I was just going to bring that up. That's quite a barrier to moving beyond race.
Yes, African-Americans, for example, criticize each other for straying too far from what is acceptable. I've heard teenagers do this to each other -- "You're talking white."
As far as the Indian ... it seems that within that original triad, the Indian represented the elusive figure for the so-called white. The figure of wildness. Appropriately so, when the mythology also assumed that the Indian was dead and, therefore, in some sense, the white men replaced him. Forget the fact that Indians are very much alive in this country and that a lot of them are coming from Latin America speaking Spanish. But within that mythology there was a sense that to be part Indian -- even Bill Clinton claims to be one-sixth Indian -- was never the same problem, rhetorically, that being part African would have been. The connection to the land and entitlement to one's place in America ... the Indian really had a different station within the whole romance of America. To belong to that was to claim some part of the land.
How do you see blacks and browns interacting with each other in this triad?

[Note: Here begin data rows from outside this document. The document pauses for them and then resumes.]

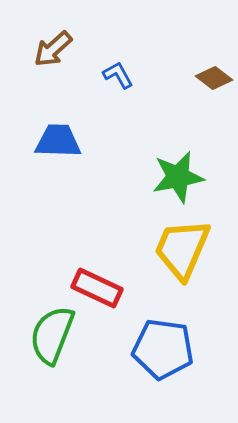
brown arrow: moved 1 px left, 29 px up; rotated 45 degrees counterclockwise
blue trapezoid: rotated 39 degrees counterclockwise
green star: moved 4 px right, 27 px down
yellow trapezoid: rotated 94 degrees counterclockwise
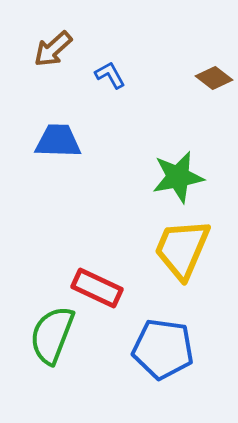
blue L-shape: moved 8 px left
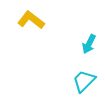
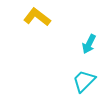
yellow L-shape: moved 6 px right, 3 px up
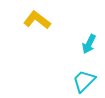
yellow L-shape: moved 3 px down
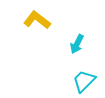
cyan arrow: moved 12 px left
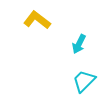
cyan arrow: moved 2 px right
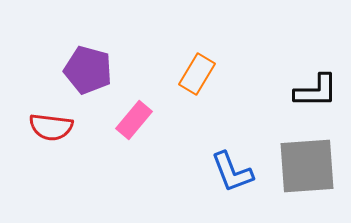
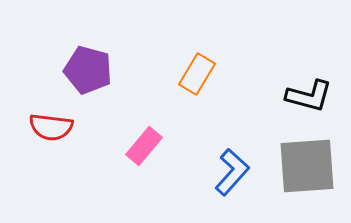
black L-shape: moved 7 px left, 5 px down; rotated 15 degrees clockwise
pink rectangle: moved 10 px right, 26 px down
blue L-shape: rotated 117 degrees counterclockwise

We're in furious competition. For example, in Los Angeles, these demographic changes have created enormous dislocation for African-Americans. All the black neighborhoods in Los Angeles -- Watts, South Central -- these are all suddenly becoming Spanish-speaking and Hispanic. You saw in the recent election in Los Angeles a very reputable Mexican-American candidate who was just narrowly defeated, largely because the African-American population voted against him. And they voted against him, in part, because there was all this drumbeat in Los Angeles about how Latinos are the sleeping giant, waking up and taking over the city. It was incumbent on African-Americans to say, you know, we are still here. We matter. We are not being replaced. There's a lot of tension of that sort in this country. Liberals don't like to talk about it because it doesn't fit into their notion of the happy rainbow.
Incidentally, there was a riot in Riverside County a few years ago between Hispanic students and black students at a high school. Hispanic students were protesting the fact that Latinos only get one week for history week, and African-Americans get a whole month. Obviously, Hispanics need more history lessons because not to realize that they are already part of African-Americans' history is to misunderstand the meaning of their own Hispanicism. These are not separate groups. We are African. It is part of what it means to be Hispanic.
What sort of books do you think young Hispanics will look to? Will they seek African-American authors for ideas about identity? Or only Hispanic authors?
Certainly anyone coming of age in later years tended to be compartmentalized, as I am indeed compartmentalized on bookstore shelves as a separate department altogether. And the very writers who created me are in their own little department. They're on another side of the bookstore. That's what I resent so deeply, the turning of literature into sociology.